Membership inference attacks (MIAs) are popular methods for empirically assessing the leakage of sensitive information in the training data through models or statistics learned from the data. The MIA vulnerability is often evaluated through false positive rate (FPR) and true positive rate (TPR) of a binary classifier that tries to predict whether a particular sample was in the training data. However, in order to reliably estimate the TPR especially for low FPR values, a lot of observations are needed, which in case of MIA translates to many target models, leading to large computational cost. To avoid excessive compute requirements, the MIA scores are often averaged over multiple individuals and multiple targeted models. We demonstrate two key weaknesses in this efficient MIA evaluation pipeline. First, we show that evaluating the TPR based on MIA scores concatenated across multiple individuals, commonly used to study vulnerabilities in the very low FPR regime, is not calibrated across the per-sample FPRs. This makes it unreliable as a tool for auditing differential privacy. To solve this, we propose a post-processing method to effectively calibrate the FPR across different samples. Second, we identify a finite population bias in the commonly used efficient likelihood-ratio attack (LiRA) implementation proposed by Carlini et al. 2022, leading to a positive bias in the per-sample vulnerability.

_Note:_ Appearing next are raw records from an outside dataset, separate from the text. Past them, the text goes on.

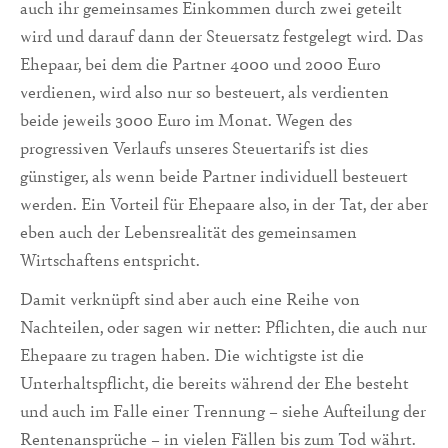
auch ihr gemeinsames Einkommen durch zwei geteilt
wird und darauf dann der Steuersatz festgelegt wird. Das
Ehepaar, bei dem die Partner 4000 und 2000 Euro
verdienen, wird also nur so besteuert, als verdienten
beide jeweils 3000 Euro im Monat. Wegen des
progressiven Verlaufs unseres Steuertarifs ist dies
günstiger, als wenn beide Partner individuell besteuert
werden. Ein Vorteil für Ehepaare also, in der Tat, der aber
eben auch der Lebensrealität des gemeinsamen
Wirtschaftens entspricht.
Damit verknüpft sind aber auch eine Reihe von
Nachteilen, oder sagen wir netter: Pflichten, die auch nur
Ehepaare zu tragen haben. Die wichtigste ist die
Unterhaltspflicht, die bereits während der Ehe besteht
und auch im Falle einer Trennung – siehe Aufteilung der
Rentenansprüche – in vielen Fällen bis zum Tod währt.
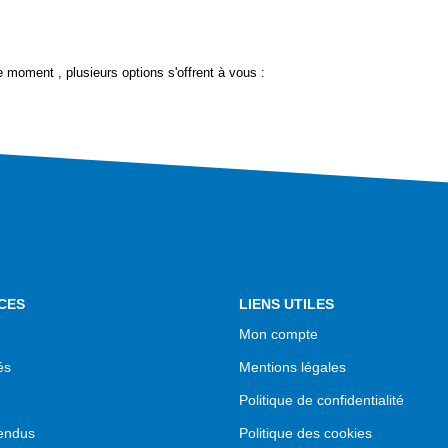
 moment , plusieurs options s'offrent à vous :
CES
LIENS UTILES
Mon compte
és
Mentions légales
Politique de confidentialité
endus
Politique des cookies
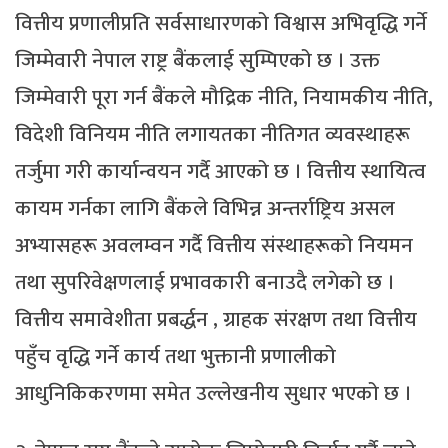
वित्तीय प्रणालीप्रति सर्वसाधारणको विश्वास अभिवृद्धि गर्ने
जिम्मेवारी नेपाल राष्ट्र बैंकलाई सुम्पिएको छ । उक्त
जिम्मेवारी पूरा गर्न बैंकले मौद्रिक नीति, नियामकीय नीति,
विदेशी विनियम नीति लगायतका नीतिगत व्यवस्थाहरू
तर्जुमा गरी कार्यान्वयन गर्दै आएको छ । वित्तीय स्थायित्व
कायम गर्नका लागि बैंकले विभिन्न अन्तर्राष्ट्रिय असल
अभ्यासहरू अवलम्वन गर्दै वित्तीय संस्थाहरूको नियमन
तथा सुपरिवेक्षणलाई प्रभावकारी बनाउदै लगेको छ ।
वित्तीय समावेशीता प्रबर्द्धन , ग्राहक संरक्षण तथा वित्तीय
पहुँच वृद्धि गर्ने कार्य तथा भुक्तानी प्रणालीको
आधुनिकिकरणमा समेत उल्लेखनीय सुधार भएको छ ।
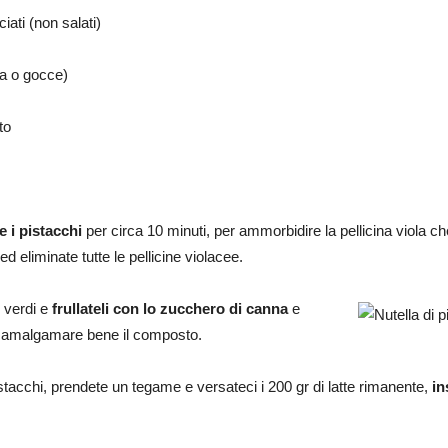
iati (non salati)
ta o gocce)
to
e i pistacchi
per circa 10 minuti, per ammorbidire la pellicina viola ch
ed eliminate tutte le pellicine violacee.
i verdi e
frullateli con lo zucchero di canna
e
d amalgamare bene il composto.
stacchi, prendete un tegame e versateci i 200 gr di latte rimanente,
in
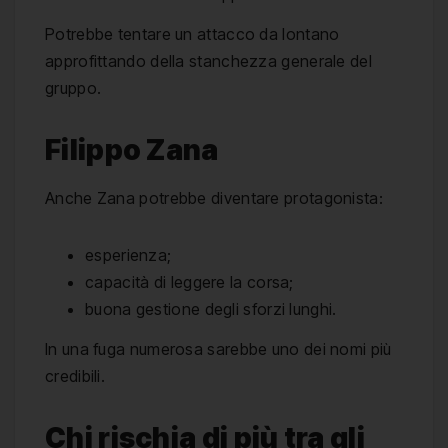
Potrebbe tentare un attacco da lontano
approfittando della stanchezza generale del
gruppo.
Filippo Zana
Anche Zana potrebbe diventare protagonista:
esperienza;
capacità di leggere la corsa;
buona gestione degli sforzi lunghi.
In una fuga numerosa sarebbe uno dei nomi più
credibili.
Chi rischia di più tra gli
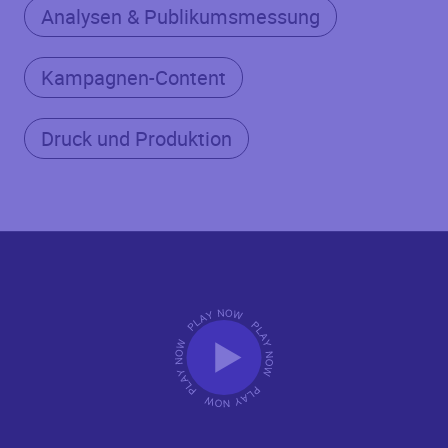
Analysen & Publikumsmessung
Kampagnen-Content
Druck und Produktion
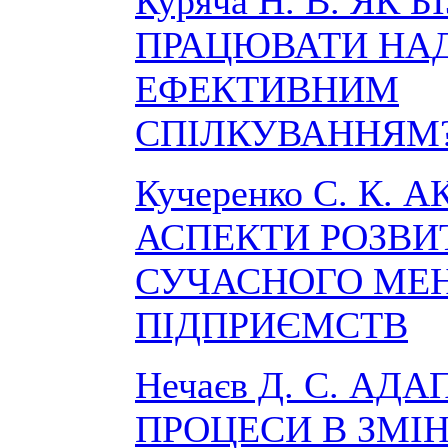
Куряча Н. В. ЯК
ПРАЦЮВАТИ НА
ЕФЕКТИВНИМ
СПІЛКУВАННЯМ
Кучеренко С. К. 
АСПЕКТИ РОЗВИ
СУЧАСНОГО МЕ
ПІДПРИЄМСТВ
Нечаєв Д. С. АД
ПРОЦЕСИ В ЗМІ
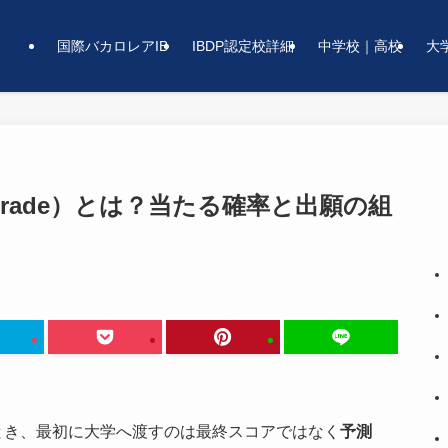
国際バカロレアIB
IBDP認定校詳細
中学校｜高校
大
d Grade）とは？当たる確率と出願の組
るとき、最初に大学へ渡すのは最終スコアではなく
予測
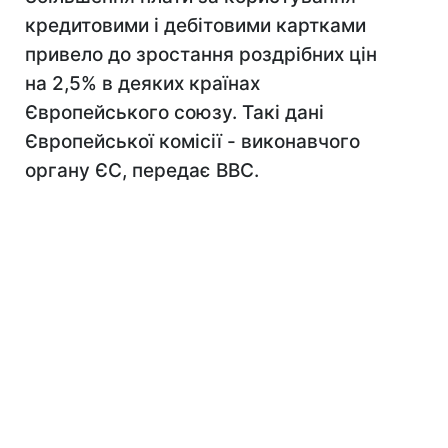
кредитовими і дебітовими картками
привело до зростання роздрібних цін
на 2,5% в деяких країнах
Європейського союзу. Такі дані
Європейської комісії - виконавчого
органу ЄС, передає ВВС.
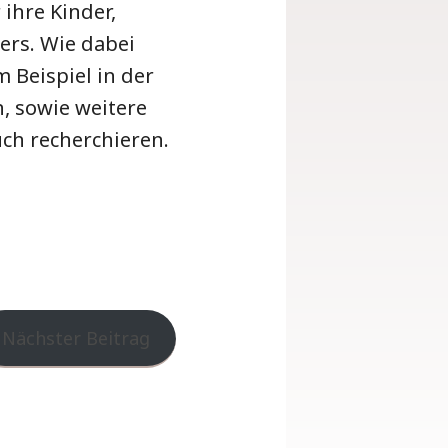
ihre Kinder,
ers. Wie dabei
 Beispiel in der
 sowie weitere
h recherchieren.
Nächster Beitrag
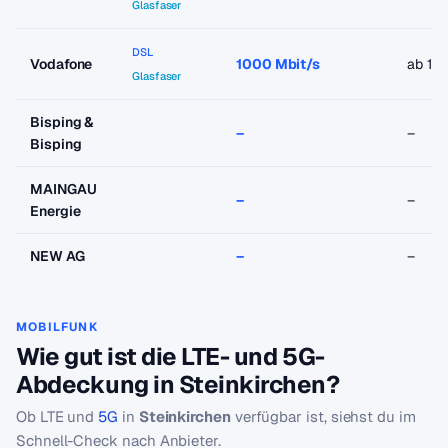
Glasfaser
DSL
Vodafone
1000 Mbit/s
ab 19
Glasfaser
Bisping &
–
–
Bisping
MAINGAU
–
–
Energie
NEW AG
–
–
MOBILFUNK
Wie gut ist die LTE- und 5G-
Abdeckung in Steinkirchen?
Ob LTE und
5G
in
Steinkirchen
verfügbar ist, siehst du im
Schnell-Check nach Anbieter.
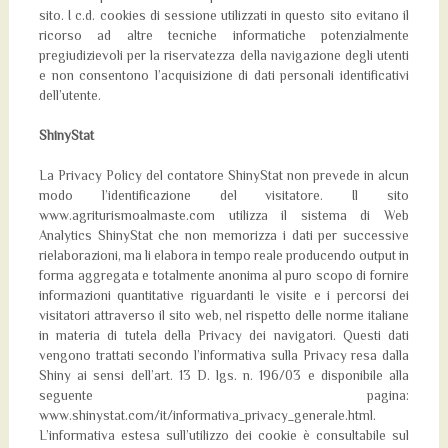
sito. I c.d. cookies di sessione utilizzati in questo sito evitano il
ricorso ad altre tecniche informatiche potenzialmente
pregiudizievoli per la riservatezza della navigazione degli utenti
e non consentono l’acquisizione di dati personali identificativi
dell’utente.
ShinyStat
La Privacy Policy del contatore ShinyStat non prevede in alcun
modo l’identificazione del visitatore. Il sito
www.agriturismoalmaste.com utilizza il sistema di Web
Analytics ShinyStat che non memorizza i dati per successive
rielaborazioni, ma li elabora in tempo reale producendo output in
forma aggregata e totalmente anonima al puro scopo di fornire
informazioni quantitative riguardanti le visite e i percorsi dei
visitatori attraverso il sito web, nel rispetto delle norme italiane
in materia di tutela della Privacy dei navigatori. Questi dati
vengono trattati secondo l’informativa sulla Privacy resa dalla
Shiny ai sensi dell’art. 13 D. lgs. n. 196/03 e disponibile alla
seguente pagina:
www.shinystat.com/it/informativa_privacy_generale.html.
L’informativa estesa sull’utilizzo dei cookie è consultabile sul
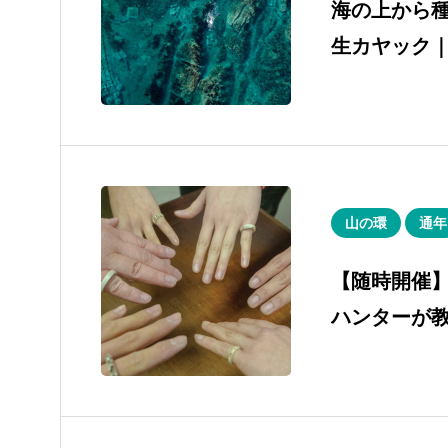
海の上から種
生カヤック
山の環
通年
【随時開催
ハンターが
ークショップ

翻译：成员推断攻击（MIA）是通过模型或从数据中习得的统计量，对训练数据中敏感信息泄露进行实证评估的常用方法。MIA脆弱性通常通过二分类器的假阳性率（FPR）和真阳性率（TPR）进行衡量，该分类器旨在预测特定样本是否属于训练数据。然而，为可靠估计TPR（尤其是低FPR值下的TPR），需要大量观测值——在MIA场景中即需大量目标模型，从而导致高昂的计算成本。为避免过高计算需求，MIA评分常需跨多个个体和多个目标模型取平均值。本研究揭示了这一高效MIA评估流程的两个关键缺陷。首先，我们证明基于跨多个个体拼接的MIA评分（常用于研究极低FPR区间脆弱性）来评估TPR时，并未实现跨样本FPR校准，这使得其作为差分隐私审计工具不可靠。为解决此问题，我们提出一种后处理方法以有效校准不同样本间的FPR。其次，我们识别出Carlini等人（2022年）提出的高效似然比攻击（LiRA）实现中存在的有限总体偏差，该偏差会导致样本级脆弱性评估产生正向偏倚。